Numerical Investigation of Effect of Myocardium Viscoelasticity and Inertia on Left Ventricle Cardiac Cycle

Ovais Jafri1, Imran Akhtar2, Tahir Zaidi2, S. M. Imran Majeed3
1NUST, 2National University of Sciences and Technology, 3National University of Medical Sciences


Abstract

Computational models of cardiac function are gradually translating towards clinical use as a noninvasive mean of cardiac treatment using cellular, tissue and organ level multiscale simulations. Recent experimental findings suggest that myocardium tissue of human ventricles behaves as an orthotropic viscoelastic material. Besides dependence on material properties, the strains occurring during heart’s mechanical cycle are likely to have dependence on the inertial effects as well. Considering the effect of mechanical tissue behavior over heart’s electrical activity and vice versa, we performed fully coupled simulations of complete cardiac cycle for quasistatic, dynamic elastic and viscoelastic formulations using a near physiological finite element model of left ventricle (LV) with Holzapfel-Ogden orthotropic constitutive law fitted to human LV movement. The numerical results obtained from these simulations are used to quantify effect of inertial and viscoelastic terms over electrophysiology through mechanoelectrical feedback (MEF) and stretch activated currents (SAC). Our results show dependence of conduction velocity as well as action potential duration (APD) on tissue viscoelasticity and inertial effects.
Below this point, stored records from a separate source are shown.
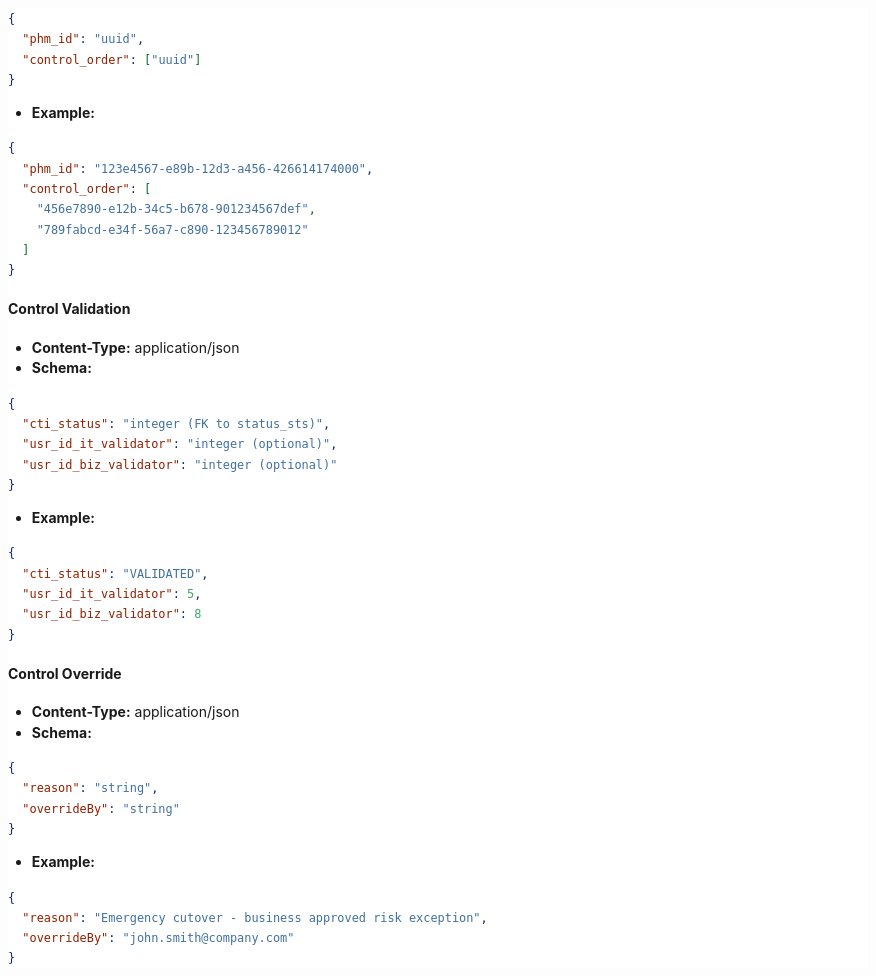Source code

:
 ```json
{
  "phm_id": "uuid",
  "control_order": ["uuid"]
}
```

- **Example:**

```json
{
  "phm_id": "123e4567-e89b-12d3-a456-426614174000",
  "control_order": [
    "456e7890-e12b-34c5-b678-901234567def",
    "789fabcd-e34f-56a7-c890-123456789012"
  ]
}
```

#### Control Validation

- **Content-Type:** application/json
- **Schema:**

```json
{
  "cti_status": "integer (FK to status_sts)",
  "usr_id_it_validator": "integer (optional)",
  "usr_id_biz_validator": "integer (optional)"
}
```

- **Example:**

```json
{
  "cti_status": "VALIDATED",
  "usr_id_it_validator": 5,
  "usr_id_biz_validator": 8
}
```

#### Control Override

- **Content-Type:** application/json
- **Schema:**

```json
{
  "reason": "string",
  "overrideBy": "string"
}
```

- **Example:**

```json
{
  "reason": "Emergency cutover - business approved risk exception",
  "overrideBy": "john.smith@company.com"
}
```
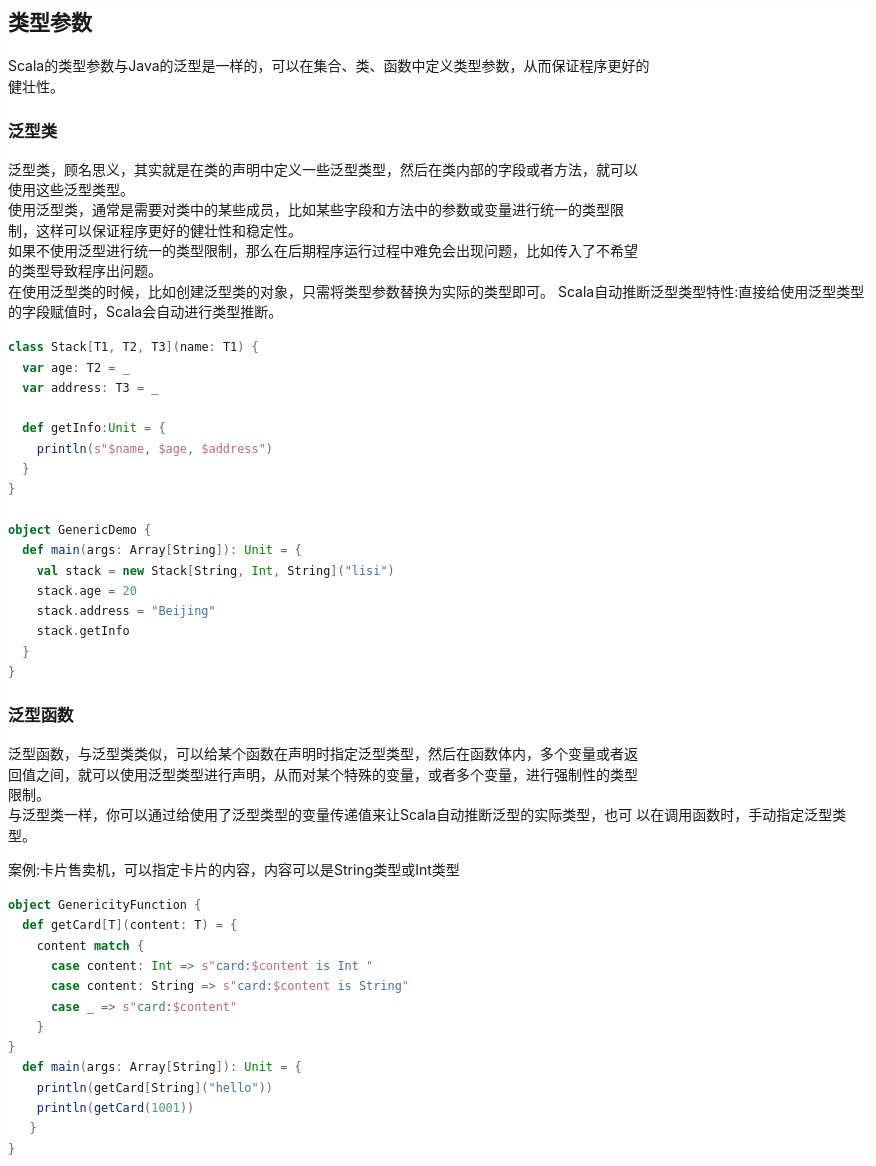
 ```scala  
```

## 类型参数

Scala的类型参数与Java的泛型是一样的，可以在集合、类、函数中定义类型参数，从而保证程序更好的  
健壮性。

### 泛型类

泛型类，顾名思义，其实就是在类的声明中定义一些泛型类型，然后在类内部的字段或者方法，就可以  
使用这些泛型类型。  
使用泛型类，通常是需要对类中的某些成员，比如某些字段和方法中的参数或变量进行统一的类型限  
制，这样可以保证程序更好的健壮性和稳定性。  
如果不使用泛型进行统一的类型限制，那么在后期程序运行过程中难免会出现问题，比如传入了不希望  
的类型导致程序出问题。  
在使用泛型类的时候，比如创建泛型类的对象，只需将类型参数替换为实际的类型即可。 Scala自动推断泛型类型特性:直接给使用泛型类型的字段赋值时，Scala会自动进行类型推断。  
  
```scala  
class Stack[T1, T2, T3](name: T1) {  
  var age: T2 = _  
  var address: T3 = _  
  
  def getInfo:Unit = {  
    println(s"$name, $age, $address")  
  }  
}  
  
object GenericDemo {  
  def main(args: Array[String]): Unit = {  
    val stack = new Stack[String, Int, String]("lisi")  
    stack.age = 20  
    stack.address = "Beijing"  
    stack.getInfo  
  }  
}  
```

### 泛型函数

泛型函数，与泛型类类似，可以给某个函数在声明时指定泛型类型，然后在函数体内，多个变量或者返  
回值之间，就可以使用泛型类型进行声明，从而对某个特殊的变量，或者多个变量，进行强制性的类型  
限制。  
与泛型类一样，你可以通过给使用了泛型类型的变量传递值来让Scala自动推断泛型的实际类型，也可 以在调用函数时，手动指定泛型类型。  
  
案例:卡片售卖机，可以指定卡片的内容，内容可以是String类型或Int类型  
  
```scala  
object GenericityFunction {  
  def getCard[T](content: T) = {  
    content match {  
      case content: Int => s"card:$content is Int "  
      case content: String => s"card:$content is String"  
      case _ => s"card:$content"  
	}   
}  
  def main(args: Array[String]): Unit = {  
    println(getCard[String]("hello"))  
    println(getCard(1001))  
   }   
}  
```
Dynamic elastic LV model (with inertial effects) exhibits 8% increase in conduction velocity as compared to the dynamic viscoelastic LV formulation and 2.5% increase as compared to the quasistatic formulation. APD duration is found to be reduced causing an increase in refractory period depending on the magnitude and timing of stretch which is also related to tissue viscoelastic properties. These results can help to quantify effect of tissue viscoelastic properties and inertia on mechanoelectric currents, cardiac electrophysiology and left ventricle function thereby contribute towards translation of cardiac computational models to clinical use.